Due to the format being underspecified, many people roll their own unsafe CSV writer or CSV reader, thus every CSV file (where you don't completely control the source) is potentially broken.

Edit: Browsing your Github account I found that you implemented a CSV parser in Rust. I didn't know that when I wrote the above comment, so I was definitely not trying to imply that your particular CSV parser is unsafe.

What makes you think that if people manage to misimplement CSV parsers and generators they are not going to misimplement other formats? At least with CSV it’s always easy to implement some sort of heuristic that splits the rows correctly.

The only times when I had to deal with the issues you describe I was supplied with the data from a literally dying company. They just didn’t give a damn. Changing the file formats wouldn’t change anything - they would still find a way to mess it up.

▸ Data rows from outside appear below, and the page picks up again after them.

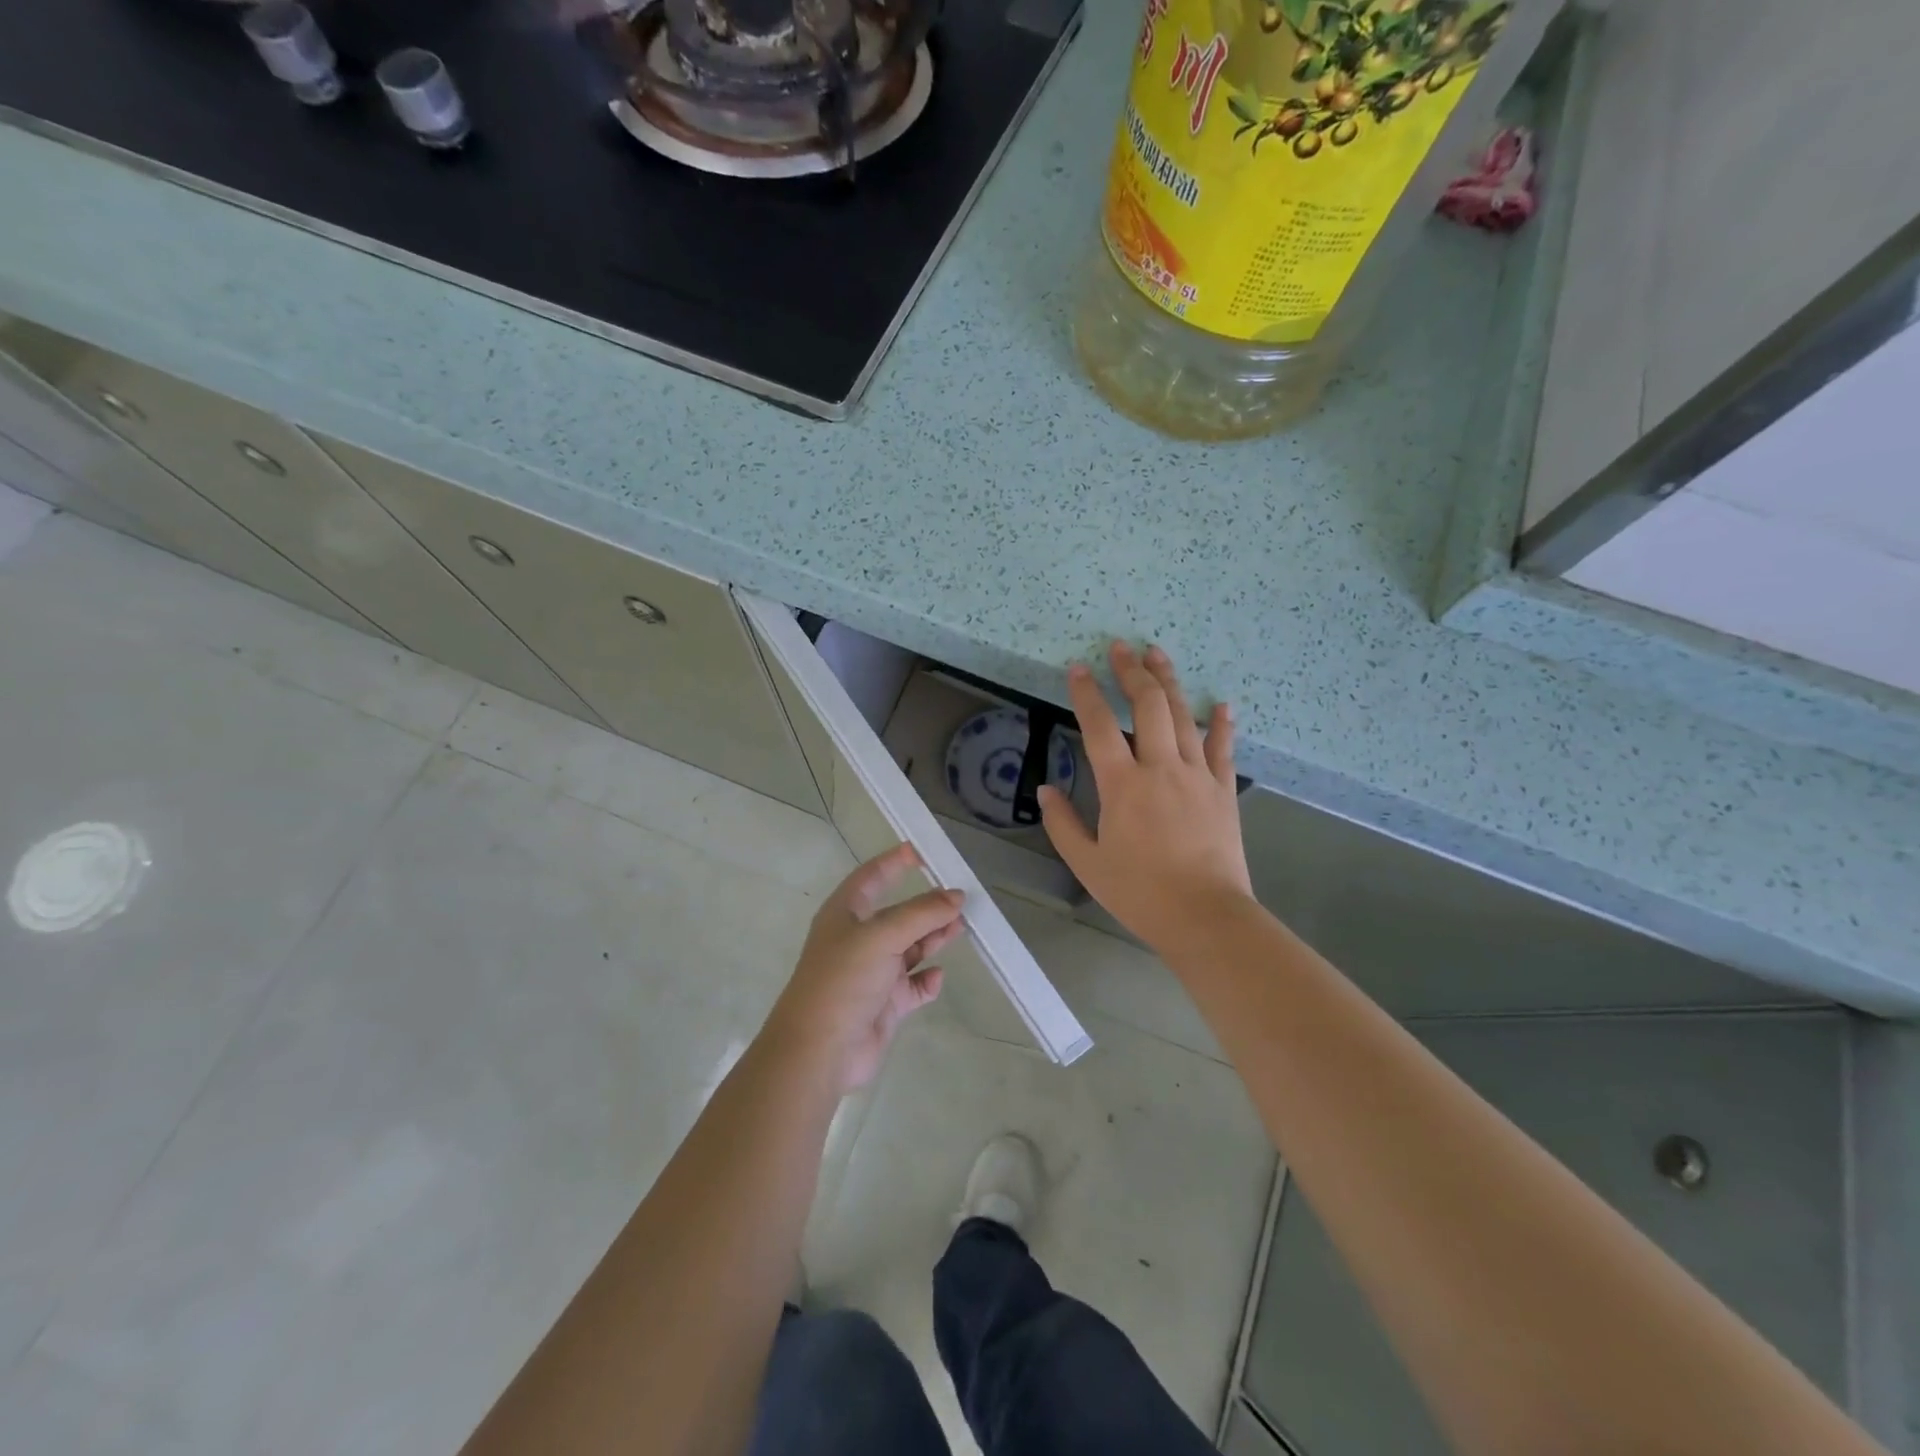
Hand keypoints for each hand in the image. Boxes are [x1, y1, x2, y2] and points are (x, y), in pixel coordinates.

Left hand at [765, 844, 965, 1093]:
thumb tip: (956, 895)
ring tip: (961, 927)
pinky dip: (926, 980)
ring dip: (933, 938)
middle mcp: (857, 940)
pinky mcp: (883, 1005)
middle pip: (897, 914)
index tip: (923, 850)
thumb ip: (921, 913)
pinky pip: (912, 987)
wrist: (819, 1051)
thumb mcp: (882, 936)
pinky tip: (938, 976)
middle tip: (961, 897)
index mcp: (845, 914)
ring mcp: (871, 974)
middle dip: (927, 905)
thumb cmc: (844, 980)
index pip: (871, 877)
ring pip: (909, 948)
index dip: (894, 861)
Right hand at [1039, 642, 1253, 953]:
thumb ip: (1063, 823)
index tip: (1077, 668)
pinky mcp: (1223, 790)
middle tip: (1121, 647)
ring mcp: (1197, 775)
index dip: (1086, 693)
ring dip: (1168, 682)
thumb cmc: (1140, 892)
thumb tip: (1045, 789)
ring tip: (1157, 654)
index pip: (1099, 726)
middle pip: (1147, 706)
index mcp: (1122, 785)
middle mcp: (1160, 768)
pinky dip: (1221, 724)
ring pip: (1183, 716)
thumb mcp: (1087, 864)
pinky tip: (1222, 704)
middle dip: (1131, 672)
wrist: (1205, 916)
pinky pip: (1223, 748)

Ah I see, yeah, from where I come from "unsafe" has a bit more weight to it. I'd call what you describe "silently incorrect." Which is also quite bad, to be fair!
> These tools probably do a good job at processing CSV/TSV/DSV (haven't tried them). However, I would love if we could just stop using delimiter-separated value files alltogether.

I hear ya. I have no doubt that "we" could, as in IT professionals. Maybe even the "surrounding" science fields that provide data could make an effort. But you're out of luck when it comes to almost any other field that serves you data, in my experience.

Any org that you can't even tell details about the CSV you want (what's the "C"? UTF8? Quoting?) will have no chance of providing you with something more complex. It's partly our fault: The tools we provide them with suck. Excel's CSV handling is atrocious. Salesforce and similar tools seem to spit out barely consistent data dumps.

Sometimes I feel like 80% of the industry is dealing with sanitizing input.